GLODİA GÜNLÜĞÜ YOK OLUŞ SAYFALARI BÖLÜM VI

247 126 10
                                    

BOZ EJDER'DEN...

Dışarıdaki meltem rüzgârlarının melodik sesi gitgide artarken, kocaman ihtişamla yükselen kulede mahsur kalan ve cezalarını bekleyen bir çocuk ve iki yetişkin draell, sonlarının yakın olduğunu düşünerek sessizce bekliyorlardı.

Gecenin hainliğini örten karanlıkta hâlâ ayakta olan ve şehri gezen draelllar, şehrin en gösterişli kalesinin yanından geçerken duraksayıp hayranlıkla kaleye bakıyordu.

İçeride neler olup bittiğini bilmedikleri ve en çok arzuladıkları şeyi - Glodia'nın yöneticisi olup en ihtişamlı kulede refah içinde yaşamak -  hülyalara dalıp, bunu umut ederek başlarını önlerine eyip yollarına devam ediyorlardı.

Dışarıda gezen draelllara nazaran burada durmaktan hiç haz etmeyen iki kişiden biri, kaldırımda yürüyen ve içeride onların yaşadıklarından bir haber olan draellların ne kadar şanslı olduğunu düşünüyordu.

Trisa, oturduğu yerin dibinde bulunan camdan boynunu geri çekti ve üzgünce kollarını dizlerine yaslayıp önüne bakmaya başladı.

Neden en düşük seviyeli yerde yaşamıyordu da burada işkence çekiyordu?

Trisa en düşük bareddda yaşamayı yeğlerdi; en düşük yer daha az gaddardı...

Biraz sonra genç kadın, yanında oturan kızdan gelen ince bir sesle düşüncelerinden arınıp başını kıza dönderdi. 

Az önce odadan öfkeyle çıkıp azap rahibelerini çağırmaya giden Efendi'den sonra anormal derecede  neşeli görünen Shnaynie, uzun, yeşil kumaştan yapılma kalın elbisesinin diz yerine pamuğu andıran narin parmağı ile daire çizmekteydi.

Bu sesi Yvionell de duyup Trisa'ya ve Shnaynie'ye dönmüş, onlara şaşkınca bakıp cevap vermelerini istiyordu.

" Biz Shnaynie ile aramızda küçük bir işaret dili yaptık ve bu işaret dilinde
"daire" işareti  'Onay bekliyorum.'  anlamına geliyor. "  diye açıklamada bulundu Trisa.

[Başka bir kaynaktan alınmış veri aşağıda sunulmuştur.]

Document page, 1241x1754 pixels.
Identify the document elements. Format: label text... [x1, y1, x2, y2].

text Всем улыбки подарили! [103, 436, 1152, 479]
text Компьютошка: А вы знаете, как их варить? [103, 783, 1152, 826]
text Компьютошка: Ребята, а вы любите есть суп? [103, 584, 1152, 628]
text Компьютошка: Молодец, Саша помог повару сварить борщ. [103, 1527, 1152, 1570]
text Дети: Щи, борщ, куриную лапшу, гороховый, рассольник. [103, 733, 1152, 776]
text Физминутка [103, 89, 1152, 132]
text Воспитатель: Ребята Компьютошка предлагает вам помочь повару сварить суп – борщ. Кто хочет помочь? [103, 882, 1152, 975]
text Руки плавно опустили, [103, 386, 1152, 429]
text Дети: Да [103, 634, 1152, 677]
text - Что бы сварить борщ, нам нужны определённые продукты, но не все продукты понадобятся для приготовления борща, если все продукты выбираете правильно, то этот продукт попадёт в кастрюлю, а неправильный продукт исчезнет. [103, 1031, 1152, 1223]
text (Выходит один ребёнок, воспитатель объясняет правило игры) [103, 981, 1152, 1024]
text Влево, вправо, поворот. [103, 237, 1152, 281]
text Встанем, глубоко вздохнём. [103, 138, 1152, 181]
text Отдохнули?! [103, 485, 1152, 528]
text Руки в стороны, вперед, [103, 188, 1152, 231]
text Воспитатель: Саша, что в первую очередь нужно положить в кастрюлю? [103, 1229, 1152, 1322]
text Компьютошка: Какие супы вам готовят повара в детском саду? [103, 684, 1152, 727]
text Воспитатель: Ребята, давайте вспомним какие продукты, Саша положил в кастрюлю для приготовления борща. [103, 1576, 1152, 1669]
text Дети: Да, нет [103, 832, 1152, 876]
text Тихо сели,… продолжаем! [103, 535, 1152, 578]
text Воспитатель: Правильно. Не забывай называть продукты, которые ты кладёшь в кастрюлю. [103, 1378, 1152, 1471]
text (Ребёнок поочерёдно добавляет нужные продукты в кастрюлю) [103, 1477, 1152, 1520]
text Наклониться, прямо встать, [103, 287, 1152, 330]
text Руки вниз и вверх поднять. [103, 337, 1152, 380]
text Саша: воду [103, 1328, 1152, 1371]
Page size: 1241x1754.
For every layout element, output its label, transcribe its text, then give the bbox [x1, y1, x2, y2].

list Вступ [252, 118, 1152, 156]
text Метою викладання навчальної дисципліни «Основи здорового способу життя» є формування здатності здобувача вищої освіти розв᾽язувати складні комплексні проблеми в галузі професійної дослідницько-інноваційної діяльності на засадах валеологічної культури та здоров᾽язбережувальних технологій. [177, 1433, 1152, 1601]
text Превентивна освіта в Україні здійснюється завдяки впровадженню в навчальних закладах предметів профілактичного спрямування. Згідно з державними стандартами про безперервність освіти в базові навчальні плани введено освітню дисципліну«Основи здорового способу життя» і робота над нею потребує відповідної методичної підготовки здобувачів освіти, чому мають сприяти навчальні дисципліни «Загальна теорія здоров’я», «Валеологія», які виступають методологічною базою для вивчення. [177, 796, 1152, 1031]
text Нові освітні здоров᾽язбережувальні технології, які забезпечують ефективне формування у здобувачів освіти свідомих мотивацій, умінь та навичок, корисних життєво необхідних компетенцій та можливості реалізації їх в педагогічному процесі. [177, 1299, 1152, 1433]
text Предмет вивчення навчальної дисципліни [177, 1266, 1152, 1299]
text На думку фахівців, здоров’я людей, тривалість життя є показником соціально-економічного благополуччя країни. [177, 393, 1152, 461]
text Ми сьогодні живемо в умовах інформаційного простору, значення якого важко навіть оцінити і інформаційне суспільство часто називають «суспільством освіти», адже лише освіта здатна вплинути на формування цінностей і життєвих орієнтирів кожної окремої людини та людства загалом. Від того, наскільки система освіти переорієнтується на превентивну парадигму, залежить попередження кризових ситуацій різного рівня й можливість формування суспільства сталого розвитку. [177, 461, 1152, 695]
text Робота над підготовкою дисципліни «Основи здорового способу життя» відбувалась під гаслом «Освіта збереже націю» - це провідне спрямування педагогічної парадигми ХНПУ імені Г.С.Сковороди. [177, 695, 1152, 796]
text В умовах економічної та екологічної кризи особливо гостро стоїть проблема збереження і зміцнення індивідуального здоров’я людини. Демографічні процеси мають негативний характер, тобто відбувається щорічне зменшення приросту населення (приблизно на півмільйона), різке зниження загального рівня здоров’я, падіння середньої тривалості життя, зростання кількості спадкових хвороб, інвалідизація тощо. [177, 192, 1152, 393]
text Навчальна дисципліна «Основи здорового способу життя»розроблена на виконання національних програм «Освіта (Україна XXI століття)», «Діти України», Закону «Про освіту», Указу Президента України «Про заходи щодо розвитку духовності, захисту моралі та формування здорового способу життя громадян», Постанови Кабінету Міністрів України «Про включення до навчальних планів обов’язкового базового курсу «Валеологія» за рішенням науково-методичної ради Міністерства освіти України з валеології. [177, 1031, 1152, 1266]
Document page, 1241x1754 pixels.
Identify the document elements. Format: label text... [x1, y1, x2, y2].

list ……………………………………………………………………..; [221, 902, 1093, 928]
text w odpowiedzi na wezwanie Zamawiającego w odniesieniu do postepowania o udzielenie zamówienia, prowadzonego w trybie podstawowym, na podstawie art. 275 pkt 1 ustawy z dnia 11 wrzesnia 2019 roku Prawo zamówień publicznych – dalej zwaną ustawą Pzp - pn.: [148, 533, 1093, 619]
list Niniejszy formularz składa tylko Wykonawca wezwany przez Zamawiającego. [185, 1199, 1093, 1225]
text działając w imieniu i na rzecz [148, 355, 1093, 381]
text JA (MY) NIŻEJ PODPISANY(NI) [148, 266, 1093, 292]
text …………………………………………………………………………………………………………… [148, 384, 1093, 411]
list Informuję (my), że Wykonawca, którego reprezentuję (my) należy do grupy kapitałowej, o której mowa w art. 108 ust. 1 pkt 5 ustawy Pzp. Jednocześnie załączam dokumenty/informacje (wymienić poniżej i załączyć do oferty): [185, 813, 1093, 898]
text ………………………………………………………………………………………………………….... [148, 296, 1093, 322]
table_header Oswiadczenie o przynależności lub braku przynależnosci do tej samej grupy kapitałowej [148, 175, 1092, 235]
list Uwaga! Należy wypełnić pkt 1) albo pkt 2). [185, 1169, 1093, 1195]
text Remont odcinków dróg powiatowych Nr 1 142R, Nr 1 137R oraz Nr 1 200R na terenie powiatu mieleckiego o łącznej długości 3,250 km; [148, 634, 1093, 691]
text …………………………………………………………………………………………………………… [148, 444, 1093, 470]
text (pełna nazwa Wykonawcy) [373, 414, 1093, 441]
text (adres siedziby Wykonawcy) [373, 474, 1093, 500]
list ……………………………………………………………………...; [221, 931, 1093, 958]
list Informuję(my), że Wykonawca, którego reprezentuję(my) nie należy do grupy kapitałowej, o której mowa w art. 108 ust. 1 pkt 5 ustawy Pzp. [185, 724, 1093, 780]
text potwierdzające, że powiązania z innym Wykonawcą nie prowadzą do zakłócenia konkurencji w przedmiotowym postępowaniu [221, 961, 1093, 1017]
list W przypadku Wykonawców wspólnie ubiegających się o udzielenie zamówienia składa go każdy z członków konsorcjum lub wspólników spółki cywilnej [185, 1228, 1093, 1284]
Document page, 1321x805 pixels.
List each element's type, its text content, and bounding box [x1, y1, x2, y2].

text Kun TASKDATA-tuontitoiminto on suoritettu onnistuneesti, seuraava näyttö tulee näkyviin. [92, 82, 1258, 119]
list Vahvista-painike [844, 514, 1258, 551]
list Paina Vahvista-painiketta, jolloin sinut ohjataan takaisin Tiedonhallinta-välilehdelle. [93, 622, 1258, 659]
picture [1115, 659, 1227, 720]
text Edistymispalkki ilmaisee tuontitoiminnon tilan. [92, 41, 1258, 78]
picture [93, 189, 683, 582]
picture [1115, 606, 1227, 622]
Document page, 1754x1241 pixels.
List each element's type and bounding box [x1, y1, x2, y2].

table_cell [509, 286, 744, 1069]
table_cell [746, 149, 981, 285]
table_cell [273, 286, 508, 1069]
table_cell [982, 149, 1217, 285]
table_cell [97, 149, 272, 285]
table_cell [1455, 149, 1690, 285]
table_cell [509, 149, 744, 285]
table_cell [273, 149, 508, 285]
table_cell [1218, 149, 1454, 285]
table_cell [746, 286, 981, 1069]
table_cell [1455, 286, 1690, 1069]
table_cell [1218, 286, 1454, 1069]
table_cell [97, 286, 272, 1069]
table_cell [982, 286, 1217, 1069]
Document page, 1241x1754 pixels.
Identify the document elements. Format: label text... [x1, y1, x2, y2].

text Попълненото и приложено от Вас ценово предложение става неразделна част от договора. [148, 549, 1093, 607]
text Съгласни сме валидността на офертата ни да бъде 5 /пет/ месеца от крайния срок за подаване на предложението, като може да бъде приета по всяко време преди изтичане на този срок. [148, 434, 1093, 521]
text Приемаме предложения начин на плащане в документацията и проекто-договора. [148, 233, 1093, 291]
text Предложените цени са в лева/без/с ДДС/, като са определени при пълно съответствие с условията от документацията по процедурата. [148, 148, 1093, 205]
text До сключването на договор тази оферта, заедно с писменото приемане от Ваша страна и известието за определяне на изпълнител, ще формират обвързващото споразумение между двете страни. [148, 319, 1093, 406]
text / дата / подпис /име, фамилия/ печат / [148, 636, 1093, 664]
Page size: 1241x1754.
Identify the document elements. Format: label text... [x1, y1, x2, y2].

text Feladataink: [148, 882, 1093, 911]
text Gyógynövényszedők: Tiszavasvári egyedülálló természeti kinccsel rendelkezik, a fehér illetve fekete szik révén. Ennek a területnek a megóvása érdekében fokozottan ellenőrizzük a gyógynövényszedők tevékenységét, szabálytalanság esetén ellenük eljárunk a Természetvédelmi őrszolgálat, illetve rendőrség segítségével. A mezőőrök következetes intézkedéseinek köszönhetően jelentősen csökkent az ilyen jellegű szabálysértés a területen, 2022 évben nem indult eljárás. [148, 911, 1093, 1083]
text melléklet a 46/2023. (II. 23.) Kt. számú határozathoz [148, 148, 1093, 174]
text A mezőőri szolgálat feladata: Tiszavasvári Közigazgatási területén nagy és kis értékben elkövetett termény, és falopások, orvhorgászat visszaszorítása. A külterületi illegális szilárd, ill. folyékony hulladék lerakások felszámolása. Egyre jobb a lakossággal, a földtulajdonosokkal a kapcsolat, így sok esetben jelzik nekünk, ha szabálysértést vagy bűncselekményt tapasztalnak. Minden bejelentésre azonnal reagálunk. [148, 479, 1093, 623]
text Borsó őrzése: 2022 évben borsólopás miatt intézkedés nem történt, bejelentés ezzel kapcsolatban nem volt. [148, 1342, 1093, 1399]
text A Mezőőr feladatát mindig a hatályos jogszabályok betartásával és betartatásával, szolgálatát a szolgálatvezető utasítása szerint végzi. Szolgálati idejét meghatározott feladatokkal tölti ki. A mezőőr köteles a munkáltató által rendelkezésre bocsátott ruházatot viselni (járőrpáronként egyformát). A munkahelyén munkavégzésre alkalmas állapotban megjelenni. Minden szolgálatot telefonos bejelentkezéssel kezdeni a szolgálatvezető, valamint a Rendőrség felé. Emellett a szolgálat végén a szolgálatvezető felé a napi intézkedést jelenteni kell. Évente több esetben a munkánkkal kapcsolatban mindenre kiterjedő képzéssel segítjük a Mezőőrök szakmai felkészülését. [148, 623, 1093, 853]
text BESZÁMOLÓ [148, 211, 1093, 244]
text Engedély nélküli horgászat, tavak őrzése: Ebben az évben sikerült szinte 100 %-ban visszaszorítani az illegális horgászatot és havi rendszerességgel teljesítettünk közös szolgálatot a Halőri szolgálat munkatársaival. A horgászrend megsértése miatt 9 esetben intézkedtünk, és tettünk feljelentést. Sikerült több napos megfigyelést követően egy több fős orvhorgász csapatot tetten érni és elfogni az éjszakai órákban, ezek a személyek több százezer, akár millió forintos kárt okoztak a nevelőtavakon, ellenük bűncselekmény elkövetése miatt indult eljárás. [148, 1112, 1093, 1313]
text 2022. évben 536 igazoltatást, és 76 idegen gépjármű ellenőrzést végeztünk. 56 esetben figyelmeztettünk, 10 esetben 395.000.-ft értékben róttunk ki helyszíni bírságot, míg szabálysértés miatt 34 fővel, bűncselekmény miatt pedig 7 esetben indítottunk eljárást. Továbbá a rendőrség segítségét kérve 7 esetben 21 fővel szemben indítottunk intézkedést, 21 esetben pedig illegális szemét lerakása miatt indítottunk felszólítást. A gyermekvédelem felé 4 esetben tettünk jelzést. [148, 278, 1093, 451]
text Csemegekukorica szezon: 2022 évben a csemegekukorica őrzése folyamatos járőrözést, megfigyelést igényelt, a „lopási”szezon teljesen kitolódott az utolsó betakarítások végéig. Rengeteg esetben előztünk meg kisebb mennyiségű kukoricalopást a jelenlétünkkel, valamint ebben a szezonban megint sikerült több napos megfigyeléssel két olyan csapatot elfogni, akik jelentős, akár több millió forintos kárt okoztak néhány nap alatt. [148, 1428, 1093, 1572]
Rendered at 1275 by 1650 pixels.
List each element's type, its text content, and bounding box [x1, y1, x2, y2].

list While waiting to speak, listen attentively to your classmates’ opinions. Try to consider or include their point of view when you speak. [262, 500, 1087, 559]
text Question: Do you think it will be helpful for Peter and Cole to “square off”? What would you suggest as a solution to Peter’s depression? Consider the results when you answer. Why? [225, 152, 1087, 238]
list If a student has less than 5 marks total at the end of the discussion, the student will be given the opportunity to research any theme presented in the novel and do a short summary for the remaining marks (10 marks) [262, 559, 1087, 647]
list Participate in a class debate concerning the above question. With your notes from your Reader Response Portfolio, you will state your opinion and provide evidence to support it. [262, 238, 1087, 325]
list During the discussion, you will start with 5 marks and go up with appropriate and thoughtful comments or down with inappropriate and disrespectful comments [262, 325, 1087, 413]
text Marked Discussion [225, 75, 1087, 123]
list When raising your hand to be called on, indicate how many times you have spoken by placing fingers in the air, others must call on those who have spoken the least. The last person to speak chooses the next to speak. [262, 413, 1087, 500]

" Yani bizden onay bekliyor? "

" Evet, ama inan ne yapacağını anlamadım. " diye yanıtladı onu Trisa, kafası gerçekten karışmıştı.

Küçük Shnaynie, daha ikisi onay vermeden kambur sırtını düzleştirip dümdüz yaptı, çenesini kendinden emin bir tavınrla yukarıya kaldırıp gözlerini sıkıca kapattı.

Başının her iki yanından bağlı gür beyaz saçları beline kadar narince inmiş düzgünce dururken, bir anda hafif esintiyle dans eden  yaprak misali yükselmeye ve dans etmeye başladı.

İki ejder soyu kızla aralarına büyük bir mesafe koyarak yana çekilmiş, olup biteni hayretle izliyordu.

Efendi, başı hafif önde, yere sert adımlarla basıp çabuk çabuk yürüyerek ona eşlik eden bir düzine rahibe kadınla beraber, suçluların bulunduğu odanın girişine vardı.

Uzun ve kibar eli girişteki kapıya değdiğinde sivri tırnaklarının çıkardığı sesle içeride şaşkınca oturanlar irkilip ona baktı.

EsMilla'nın bu manzara karşısında öfkesi katlanarak arttı ve hiç tereddüt etmeden içeriye hışımla daldı.

Gözleri kor alev gibi yanıyordu. Etrafından topladığı nefes, kızıl alev şeklinde içine dolmaya başladı.

Bir darelllın yapacağı en korkunç hadiseyi çok iyi bilen Trisa ve Yvionell, hiç vakit kaybetmeden transta olan minik Shnaynie 'yi kelepçeli ellerinin elverdiği kadar korumaya çalışıp kendilerini gelecek olan tehlikeye karşı siper ettiler.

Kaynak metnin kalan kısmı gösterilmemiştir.